Not true: The number of tasks used to READ from ES is based on the number of shards it is reading from. You can write to ES using any number of tasks, there's no way for the library to control this as it is a user setting in both Hadoop and Spark. We just suggest using a number of partitions equal to the shards being written to as a starting point and for tuning to go from there.

@shakdoesspark I would advise using the RDD.repartition(x: Int) method to shrink the number of splits or to modify the original number of splits on the RDD to be a lower number.

From my experience the answer is no. I have been saving my processed data into HDFS or S3 then I have a separate job read and push to ES.

I've also been using Zeppelin notebooks so setting --num-executors and cores is a little more difficult.
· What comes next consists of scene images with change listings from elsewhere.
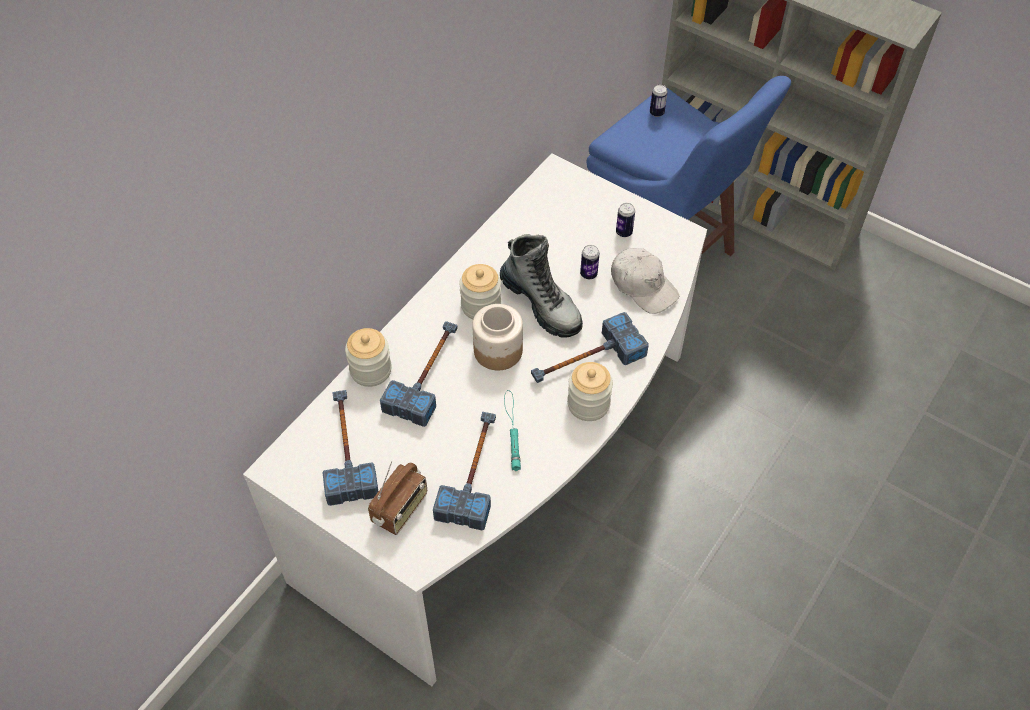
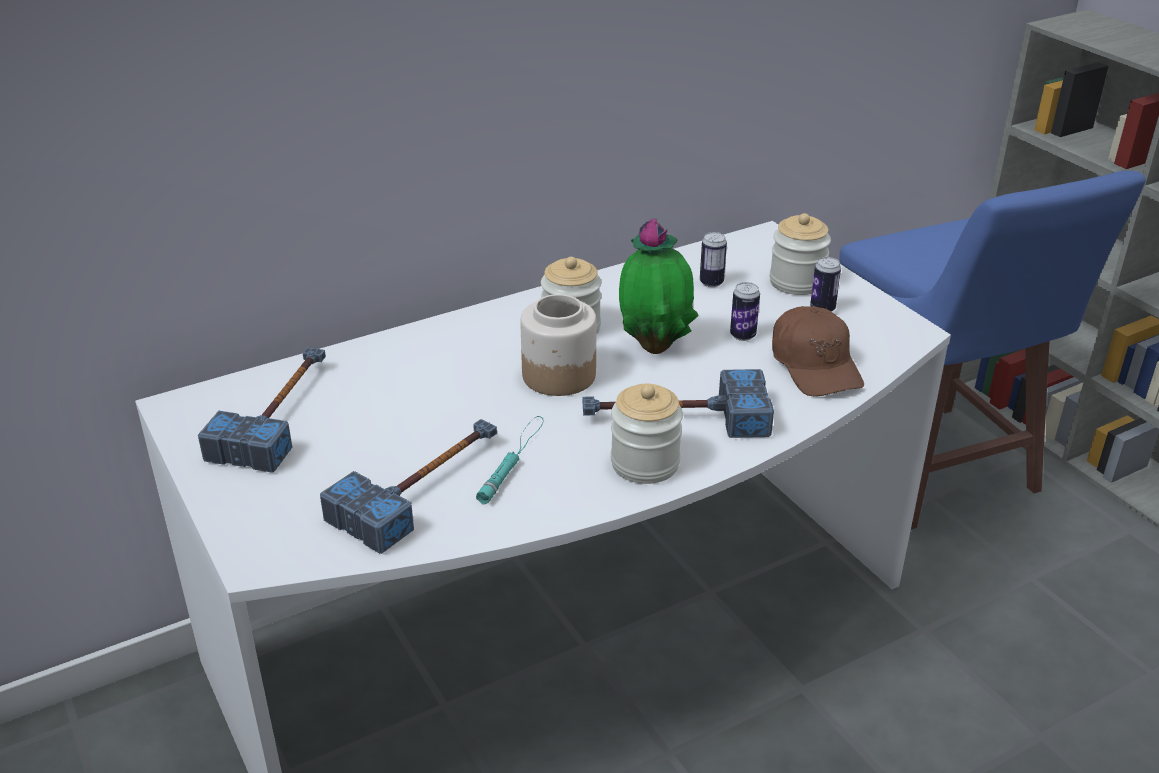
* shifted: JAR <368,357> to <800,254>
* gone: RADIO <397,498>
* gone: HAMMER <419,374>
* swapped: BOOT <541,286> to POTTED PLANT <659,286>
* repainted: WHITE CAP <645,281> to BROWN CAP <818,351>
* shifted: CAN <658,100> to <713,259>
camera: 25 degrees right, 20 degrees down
So I've been setting them directly on the config before calling saveToEs

spark.conf.set("spark.dynamicAllocation.enabled","false")
spark.conf.set("spark.executor.instances", "8") // --num-executors
spark.conf.set("spark.executor.cores", "4");
df.saveToEs(esConfig)

However when visiting the Executors tab in the SparkHistory UI the summary never matches up to what I set.

I find it difficult to get visibility into the task that are actually running. I have enabled the extra logging but those logs are created on each task node and I have not tried to use them to gage task usage yet.

RDD.repartition works great!
@jspooner, you should give that a try!

You'd better use df.coalesce (...) than df.repartition (...) for spark effeciency.

After coalesce, why would you need to repartition ?

no, I mean
use coalesce instead of repartition.